_Assignment_
What is needed is the whole of the data, set down exactly.

BEGIN Listed records

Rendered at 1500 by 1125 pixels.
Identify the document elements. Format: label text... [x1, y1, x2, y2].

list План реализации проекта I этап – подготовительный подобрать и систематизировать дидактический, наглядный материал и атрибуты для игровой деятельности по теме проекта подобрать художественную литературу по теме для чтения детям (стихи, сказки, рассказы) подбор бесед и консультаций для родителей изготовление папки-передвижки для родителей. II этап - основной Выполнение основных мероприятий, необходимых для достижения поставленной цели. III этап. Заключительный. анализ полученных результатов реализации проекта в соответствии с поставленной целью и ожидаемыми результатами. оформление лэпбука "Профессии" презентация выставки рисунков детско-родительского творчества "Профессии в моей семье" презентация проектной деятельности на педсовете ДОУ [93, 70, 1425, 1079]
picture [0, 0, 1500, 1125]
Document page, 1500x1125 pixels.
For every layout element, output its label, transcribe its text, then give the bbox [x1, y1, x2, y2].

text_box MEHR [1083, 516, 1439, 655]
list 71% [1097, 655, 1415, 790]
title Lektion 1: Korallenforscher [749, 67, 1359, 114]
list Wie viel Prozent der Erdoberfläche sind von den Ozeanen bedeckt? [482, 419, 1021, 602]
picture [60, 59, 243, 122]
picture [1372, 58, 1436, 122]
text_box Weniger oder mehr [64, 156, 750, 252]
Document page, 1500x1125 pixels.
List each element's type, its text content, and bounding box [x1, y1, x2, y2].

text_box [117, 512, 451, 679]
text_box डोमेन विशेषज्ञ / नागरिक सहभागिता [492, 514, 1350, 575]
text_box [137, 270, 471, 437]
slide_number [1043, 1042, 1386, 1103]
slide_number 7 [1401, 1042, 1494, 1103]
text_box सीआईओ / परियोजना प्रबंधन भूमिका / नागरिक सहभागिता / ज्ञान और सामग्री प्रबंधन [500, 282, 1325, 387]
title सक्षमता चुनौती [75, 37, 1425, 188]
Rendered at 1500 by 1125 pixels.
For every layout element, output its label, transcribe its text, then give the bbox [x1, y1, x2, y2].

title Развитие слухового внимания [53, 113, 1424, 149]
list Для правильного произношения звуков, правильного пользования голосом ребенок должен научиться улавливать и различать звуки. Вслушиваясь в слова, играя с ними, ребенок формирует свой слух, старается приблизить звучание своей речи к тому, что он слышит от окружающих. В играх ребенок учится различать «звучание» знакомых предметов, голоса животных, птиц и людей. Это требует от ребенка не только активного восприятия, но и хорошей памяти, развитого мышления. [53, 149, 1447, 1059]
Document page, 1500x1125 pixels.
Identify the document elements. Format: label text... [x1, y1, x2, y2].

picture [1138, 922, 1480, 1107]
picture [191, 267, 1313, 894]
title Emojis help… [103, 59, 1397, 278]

END Listed records

_Exercise solution_
Rendered at 1500 by 1125 pixels.
Identify the document elements. Format: label text... [x1, y1, x2, y2].

list План реализации проекта I этап – подготовительный подобрать и систематизировать дидактический, наглядный материал и атрибуты для игровой деятельности по теме проекта подобрать художественную литературу по теме для чтения детям (стихи, сказки, рассказы) подбор бесед и консультаций для родителей изготовление папки-передвижки для родителей. II этап - основной Выполнение основных мероприятий, необходимых для достижения поставленной цели. III этап. Заключительный. анализ полученных результатов реализации проекта в соответствии с поставленной целью и ожидаемыми результатами. оформление лэпбука "Профессии" презентация выставки рисунков детско-родительского творчества "Профессии в моей семье" презентация проектной деятельности на педсовете ДОУ [93, 70, 1425, 1079]
picture [0, 0, 1500, 1125]
Document page, 1500x1125 pixels.
For every layout element, output its label, transcribe its text, then give the bbox [x1, y1, x2, y2].

text_box MEHR [1083, 516, 1439, 655]
list 71% [1097, 655, 1415, 790]
title Lektion 1: Korallenforscher [749, 67, 1359, 114]
list Wie viel Prozent der Erdoberfläche sind von den Ozeanen bedeckt? [482, 419, 1021, 602]
picture [60, 59, 243, 122]
picture [1372, 58, 1436, 122]
text_box Weniger oder mehr [64, 156, 750, 252]
Document page, 1500x1125 pixels.
List each element's type, its text content, and bounding box [x1, y1, x2, y2].

text_box [117, 512, 451, 679]
text_box डोमेन विशेषज्ञ / नागरिक सहभागिता [492, 514, 1350, 575]
text_box [137, 270, 471, 437]
slide_number [1043, 1042, 1386, 1103]
slide_number 7 [1401, 1042, 1494, 1103]
text_box सीआईओ / परियोजना प्रबंधन भूमिका / नागरिक सहभागिता / ज्ञान और सामग्री प्रबंधन [500, 282, 1325, 387]
title सक्षमता चुनौती [75, 37, 1425, 188]
Rendered at 1500 by 1125 pixels.
For every layout element, output its label, transcribe its text, then give the bbox [x1, y1, x2, y2].

title Развитие слухового внимания [53, 113, 1424, 149]
list Для правильного произношения звуков, правильного пользования голосом ребенок должен научиться улавливать и различать звуки. Вслушиваясь в слова, играя с ними, ребенок формирует свой слух, старается приблизить звучание своей речи к тому, что он слышит от окружающих. В играх ребенок учится различать «звучание» знакомых предметов, голоса животных, птиц и людей. Это требует от ребенка не только активного восприятия, но и хорошей памяти, развитого мышления. [53, 149, 1447, 1059]
Document page, 1500x1125 pixels.
Identify the document elements. Format: label text... [x1, y1, x2, y2].

picture [1138, 922, 1480, 1107]
picture [191, 267, 1313, 894]
title Emojis help… [103, 59, 1397, 278]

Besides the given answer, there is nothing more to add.